On January 24, 2013, the Maryland Court of Special Appeals reversed a circuit court’s withdrawal of assessments and affirmed the Tax Court’s ruling that out-of-state subsidiaries of a company operating in Maryland are subject to Maryland’s corporate income tax because the subsidiaries are engaged in a unitary business with and under the complete control of the Maryland parent company (Comptroller v. Gore Enterprise Holdings, Inc., Md. Ct. Spec. App., Dkt. Nos. 1696; 1697, 01/24/2013). The ultimate conclusion in this case is consistent with prior appellate and Tax Court case law in Maryland; however, some of the language in the opinion reflects a very expansive jurisdiction on multi-state businesses that could have unintended consequences for other out-of-state corporate taxpayers.
The in-state parent company in Gore had established two out-of-state subsidiaries, to which the parent paid intercompany royalty and interest expenses. The court held that Maryland could constitutionally tax an apportioned amount of the income of the subsidiaries because the subsidiaries had a unitary relationship with the parent.
States can tax an apportioned amount of income of a unitary business conducted by a corporation in more than one state, but typically can only do so with respect to affiliated entities when the state has adopted combined reporting requirements for related entities.
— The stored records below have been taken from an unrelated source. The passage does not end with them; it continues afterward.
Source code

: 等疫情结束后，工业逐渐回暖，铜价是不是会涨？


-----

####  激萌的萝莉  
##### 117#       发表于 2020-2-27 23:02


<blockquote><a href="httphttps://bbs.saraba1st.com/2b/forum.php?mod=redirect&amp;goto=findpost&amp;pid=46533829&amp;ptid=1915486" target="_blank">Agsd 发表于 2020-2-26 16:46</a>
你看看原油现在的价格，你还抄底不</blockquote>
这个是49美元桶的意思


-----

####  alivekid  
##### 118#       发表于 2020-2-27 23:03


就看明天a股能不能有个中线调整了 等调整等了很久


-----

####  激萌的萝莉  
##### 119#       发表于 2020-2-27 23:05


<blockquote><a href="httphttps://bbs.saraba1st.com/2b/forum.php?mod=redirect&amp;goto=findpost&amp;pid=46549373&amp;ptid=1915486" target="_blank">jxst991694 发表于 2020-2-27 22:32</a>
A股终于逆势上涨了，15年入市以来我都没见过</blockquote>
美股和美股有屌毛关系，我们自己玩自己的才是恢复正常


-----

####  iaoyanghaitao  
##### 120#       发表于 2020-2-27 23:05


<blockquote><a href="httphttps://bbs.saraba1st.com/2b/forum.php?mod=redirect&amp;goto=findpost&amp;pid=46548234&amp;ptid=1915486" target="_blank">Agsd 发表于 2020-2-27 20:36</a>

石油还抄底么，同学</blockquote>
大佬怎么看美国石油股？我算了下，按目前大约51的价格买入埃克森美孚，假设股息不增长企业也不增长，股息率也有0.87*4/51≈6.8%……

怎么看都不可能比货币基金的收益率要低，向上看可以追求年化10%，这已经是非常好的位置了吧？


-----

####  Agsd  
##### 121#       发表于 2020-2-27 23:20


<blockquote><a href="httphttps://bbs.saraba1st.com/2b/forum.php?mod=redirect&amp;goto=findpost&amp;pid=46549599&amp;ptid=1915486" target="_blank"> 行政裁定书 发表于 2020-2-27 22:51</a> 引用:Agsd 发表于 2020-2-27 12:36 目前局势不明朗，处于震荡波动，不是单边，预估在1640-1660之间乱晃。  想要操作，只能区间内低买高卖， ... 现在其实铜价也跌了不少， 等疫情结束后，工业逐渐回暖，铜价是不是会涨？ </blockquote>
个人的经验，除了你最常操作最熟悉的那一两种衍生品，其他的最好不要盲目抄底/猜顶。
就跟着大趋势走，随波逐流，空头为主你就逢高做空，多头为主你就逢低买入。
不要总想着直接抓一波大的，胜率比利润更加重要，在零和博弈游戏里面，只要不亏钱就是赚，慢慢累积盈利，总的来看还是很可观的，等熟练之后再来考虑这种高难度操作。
Here, the appellate court allowed the taxation of the out-of-state companies despite Maryland not having adopted combined reporting for corporate income tax purposes. Prior cases in Maryland reaching similar decisions are somewhat clearer in that the conclusions were largely based on the subsidiaries being disregarded as separate entities because they lacked economic substance. Certain language in the Gore opinion suggests that its holding was similarly premised on a lack economic substance in the taxpayer’s structure, but this is not made explicit by the court.
The decision in this case is arguably correct in that the taxpayer admitted to its structure being implemented for tax avoidance reasons. However, the opinion could be interpreted as expanding Maryland’s authority to tax out-of-state affiliates so long as those entities are conducting a unitary business with an in-state affiliate.
Taxpayers considering implementing certain structures involving intercompany transactions should consider the state tax consequences in the jurisdictions where they do business. Although the legal analysis in Gore may be questionable, Maryland and other states have adopted other methods allowing for the taxation of income earned under similar arrangements. For example, many states, including Maryland, disallow certain related party expenses, such as interest on loans and royalty payments for the use of licensed intangibles.